Timing Your Apple Entry Points
Go talk to the guys who were loaded for the "sure thing" earnings report last October when Apple dropped from $424 to $390, then to $380, then to $370, then to $363 right when it should have been on its holiday stock run.
The uncertainty of an earnings report is rarely worth the risk. As investors, we assume that earnings will reveal the fundamentals of a company, but that isn't always the case. Quarterly reports are influenced by the calendar and the calendar can cause investors to misinterpret the data.
There is no bigger Apple bull on the street than I am, but I do recognize the need to be in tune with short-term momentum that can be influenced by the calendar.
The standard that Apple set in the fourth-quarter with 37 million iPhones sold was due to the pent-up demand caused by the delay in the iPhone 4S. That number is the main reason why current consensus estimates are in the 32-million-to-33-million unit range.
To put this in perspective consider that in October Apple announced sales of 17 million iPhones, in July they sold 20 million, and last April they sold 18 million. The jump to 32 million is not a sure thing.
Can Apple do it? Of course it can. Will Apple do it? Nobody knows. All I know is that without pent-up demand for the 4S it's very possible Apple will come out with a number below 30 million and the stock could drop below $550 in a day. That's a risk I'm not willing to take.
I chuckled when I read a defense of Apple from analyst Shaw Wu this morning as he tried to tell investors that the concerns over slowing iPhone momentum are overblown. He discussed the intra-quarter benefits of adding China Telecom and 21 additional countries. He mentioned that the Verizon weakness isn't significant because Verizon is one of 150 iPhone carriers.

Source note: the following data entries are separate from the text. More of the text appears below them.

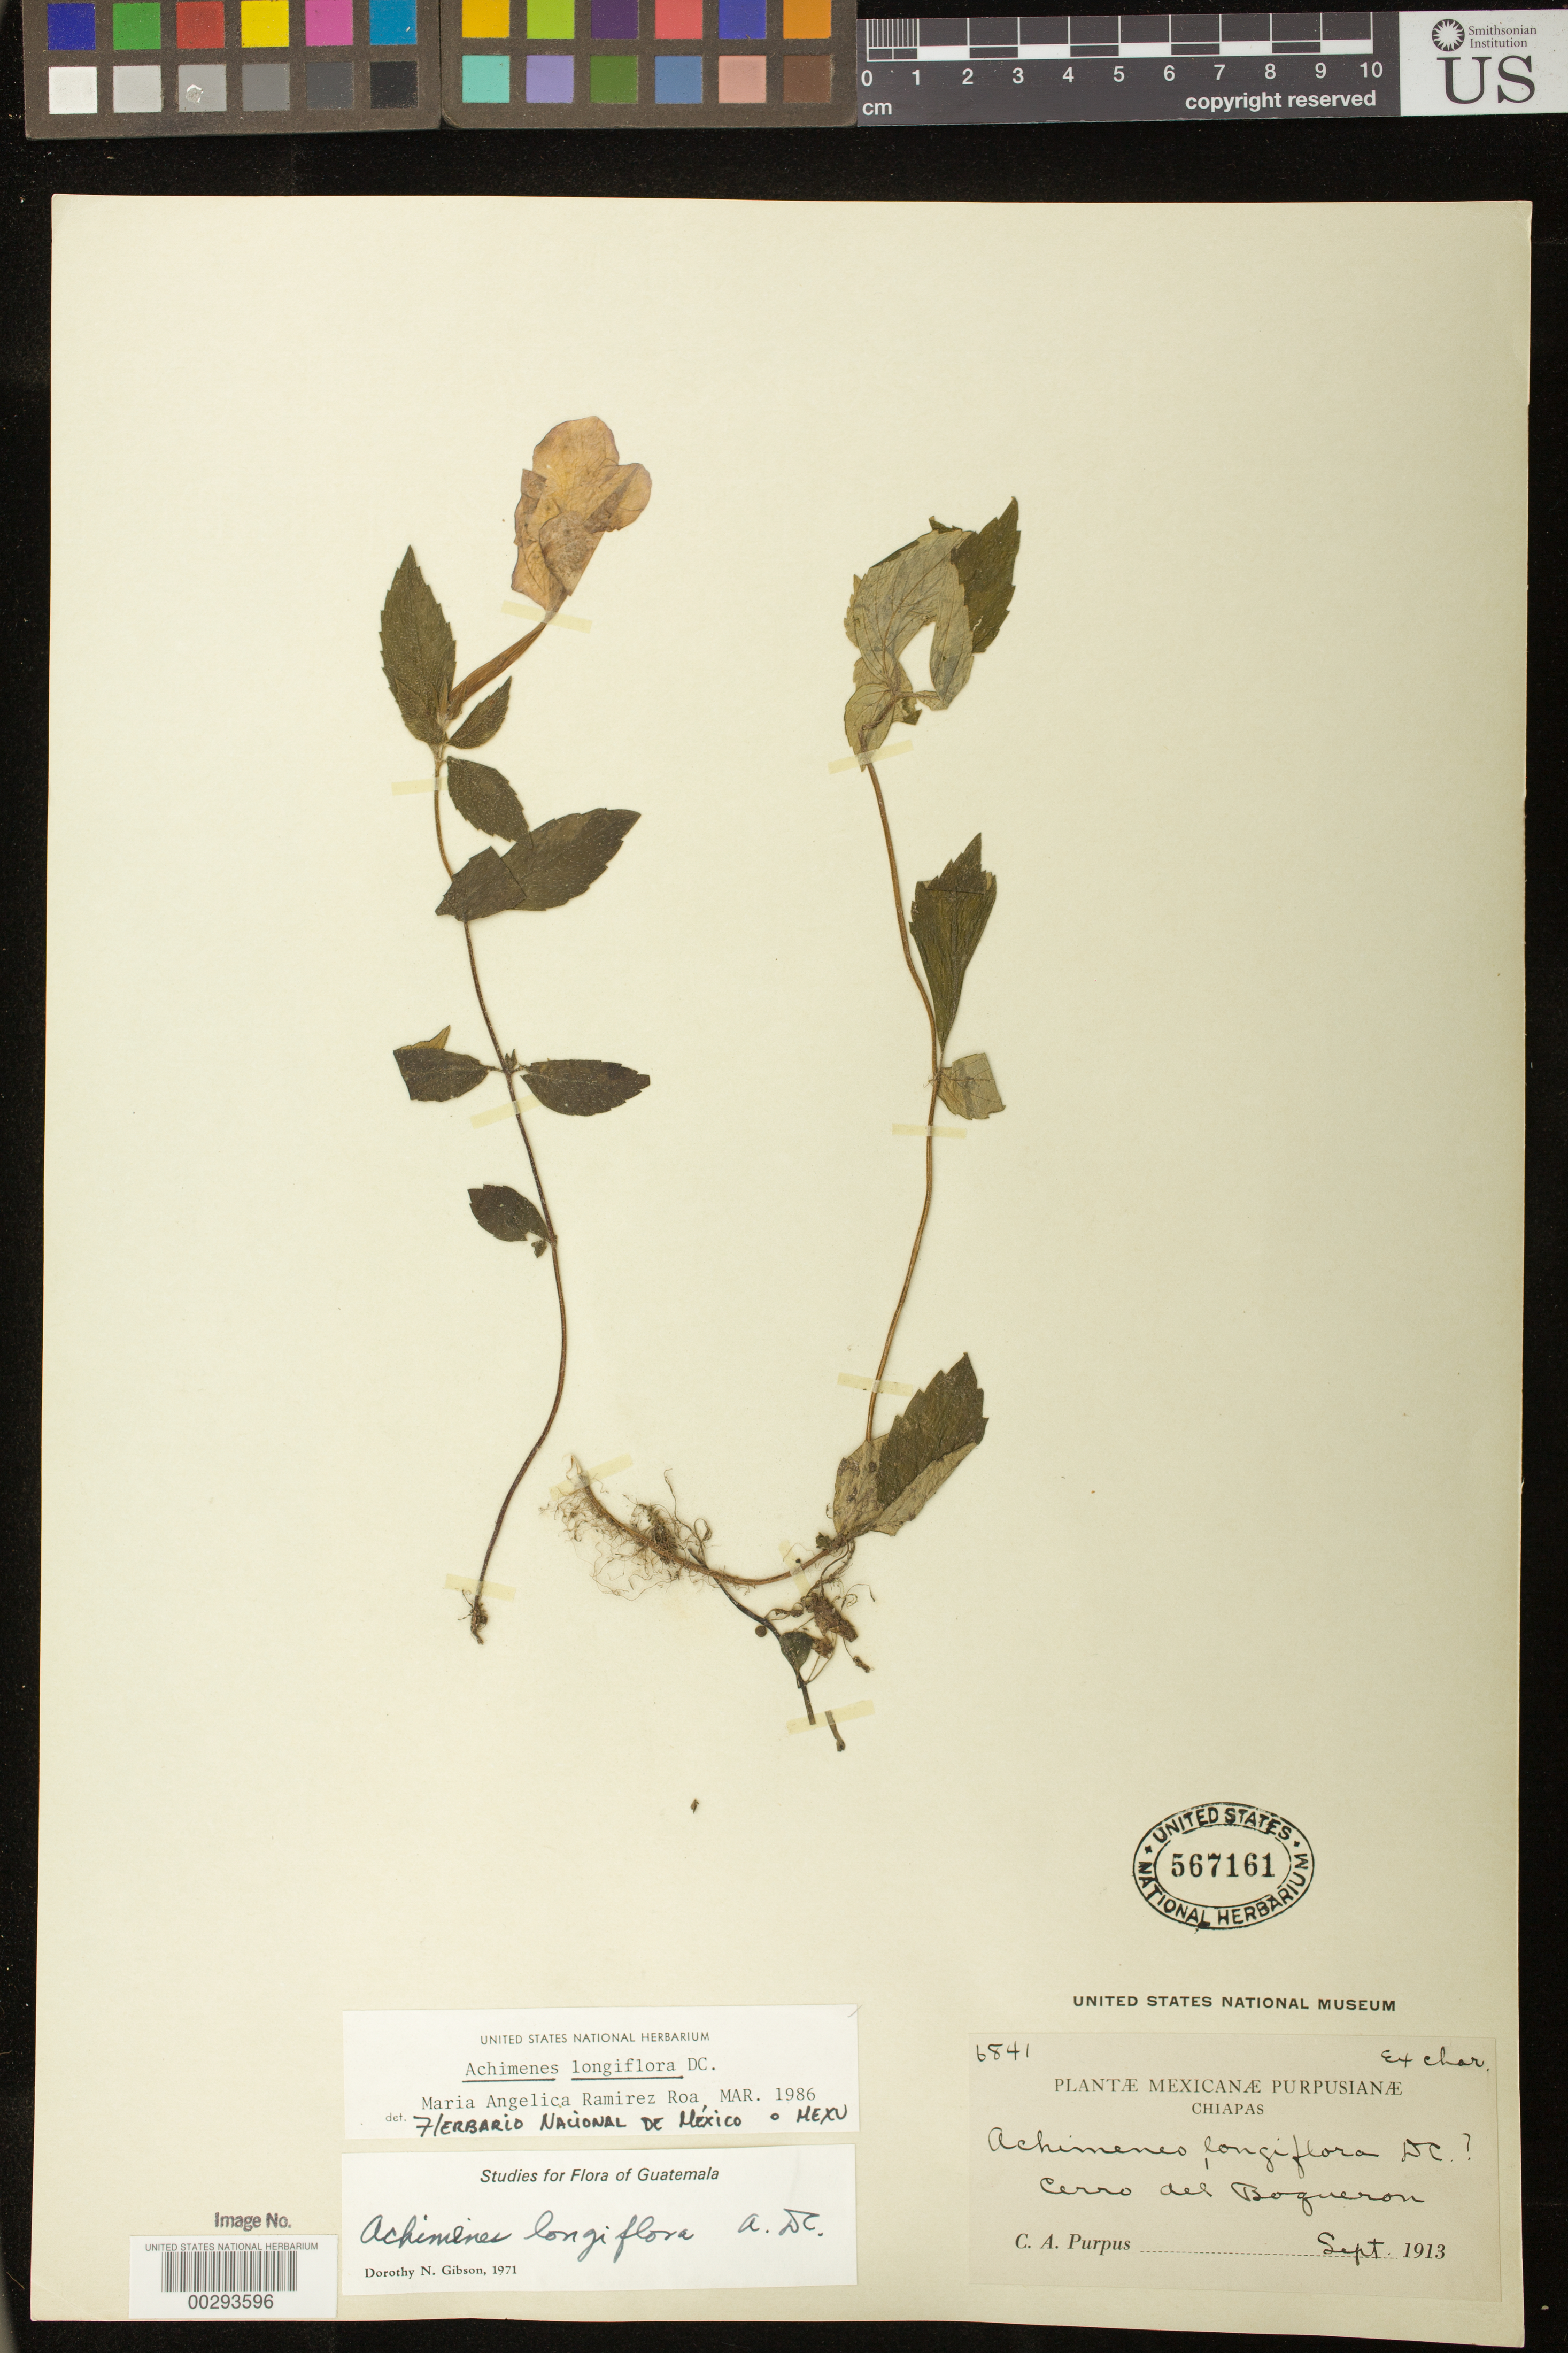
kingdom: Plantae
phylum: Tracheophyta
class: Magnoliopsida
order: Lamiales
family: Gesneriaceae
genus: Achimenes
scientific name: Achimenes longiflora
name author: DC.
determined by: Skog, Laurence E.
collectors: C. A. Purpus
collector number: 6841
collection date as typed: Sep 1913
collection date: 1913-09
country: Mexico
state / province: Chiapas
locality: Cerro del Boqueron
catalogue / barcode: US 567161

The reason why I chuckled is because his own estimate was raised from 28.2 million units to 29.5 million. Does Wu realize what would happen if Apple hit his lowball number?
I agree iPhone units could come in between 29 million and 33 million units but when a stock has risen $200 in the quarter there is no appetite to merely meet expectations or to come in below expectations, as Apple-defender Wu suggests.
For the stock to rocket higher in the short run iPhone sales need to be over 35 million.
Why are we not completely out of Apple in the portfolio? Because the over-35 million is possible. But the fact remains that we just don't know. Apple momentum has increased in downside volatility which opens the door to a significant sell-the-news reaction.